As second sample, we picked the DIR-1 marked sample material. Usually up to ~ 200 grams of sample can be ground in a 500 ml bowl. Because in result one, sample was taken out of the bowl again (only 75 grams of sample remained inside the bowl), we started this trial with 70 grams of DIR-1 sample.

We also used the Planetary Mill PULVERISETTE 5 premium line which can speed up grinding balls up to > 50x g-force. The classic line model is only capable to speed up grinding balls to > 22x g-force. We started our trial, using 100x 10 mm Ø grinding balls made of zirconium oxide.

For the beginning of the trial, we added about 120 grams of isopropyl alcohol. To maintain a motor oil like slurry. After 10 minutes of total grinding time, particle size distribution was determined with Laser Particle Sizer ANALYSETTE 22 NanoTec. We found a d50 < 7,5 µm and d90 < 21,2 µm already.

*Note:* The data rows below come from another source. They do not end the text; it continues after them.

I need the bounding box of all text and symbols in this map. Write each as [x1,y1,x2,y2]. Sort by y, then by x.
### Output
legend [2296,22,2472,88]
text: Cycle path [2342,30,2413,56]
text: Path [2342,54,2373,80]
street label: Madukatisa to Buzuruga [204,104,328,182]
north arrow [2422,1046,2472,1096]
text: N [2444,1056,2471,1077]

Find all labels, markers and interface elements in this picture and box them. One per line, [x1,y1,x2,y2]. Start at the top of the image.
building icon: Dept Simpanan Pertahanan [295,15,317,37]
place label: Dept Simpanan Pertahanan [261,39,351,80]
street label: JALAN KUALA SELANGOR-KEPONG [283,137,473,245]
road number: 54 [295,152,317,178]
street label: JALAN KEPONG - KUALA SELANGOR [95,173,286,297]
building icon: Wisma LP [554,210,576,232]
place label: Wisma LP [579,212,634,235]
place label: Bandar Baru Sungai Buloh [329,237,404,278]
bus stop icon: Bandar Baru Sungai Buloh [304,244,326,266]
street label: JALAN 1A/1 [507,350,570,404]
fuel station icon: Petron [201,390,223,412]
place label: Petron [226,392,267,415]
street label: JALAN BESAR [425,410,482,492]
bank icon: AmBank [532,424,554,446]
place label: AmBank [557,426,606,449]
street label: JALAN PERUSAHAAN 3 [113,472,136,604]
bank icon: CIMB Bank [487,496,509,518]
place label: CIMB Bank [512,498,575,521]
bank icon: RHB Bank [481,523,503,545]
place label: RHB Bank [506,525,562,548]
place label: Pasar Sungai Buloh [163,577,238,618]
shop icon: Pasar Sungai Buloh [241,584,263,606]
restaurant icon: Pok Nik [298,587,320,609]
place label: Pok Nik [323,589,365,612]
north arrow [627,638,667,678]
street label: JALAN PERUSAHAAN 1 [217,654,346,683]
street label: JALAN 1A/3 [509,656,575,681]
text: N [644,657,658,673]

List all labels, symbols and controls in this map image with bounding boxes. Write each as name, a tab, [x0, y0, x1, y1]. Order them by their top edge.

The grinding balls were exchanged against 0,5 mm grinding balls (800 grams) and further 70 grams of isopropyl alcohol were added to keep the viscosity motor oil like.

Now also the speed could be set to maximum (800 rpm) and pausing times were increased to factor 10x. After 15 minutes of total grinding time (5 min. with 0,5 mm grinding balls), further 50 g of isopropyl alcohol were added to dilute the higher viscosity. We proceeded grinding until 20 minutes total grinding time passed and found a d50 < 670 nm and d90 < 2,7 µm already.

Because the bowl was filled to its maximum already, we proceeded grinding until 40 minutes of total grinding time was reached. Now we observed a flocculation of sample inside the bowl with present setup. Static light scattering is no proper tool to determine the primary particles anymore. We checked several pre treating methods of dispersion, but always found a new population from 10-30 µm range which is constantly rising inside the measuring circuit.

We packed the ground sample best possible and brushed of dried sample powder from the used equipment afterwards. As mentioned in result one, a proper solvent for grinding need to be found, eventually an additive is required to keep sub micrometer particles stabilized. Also a pre treating to get rid of crystalline water can be beneficial to grind the sample as desired (see hints of result one).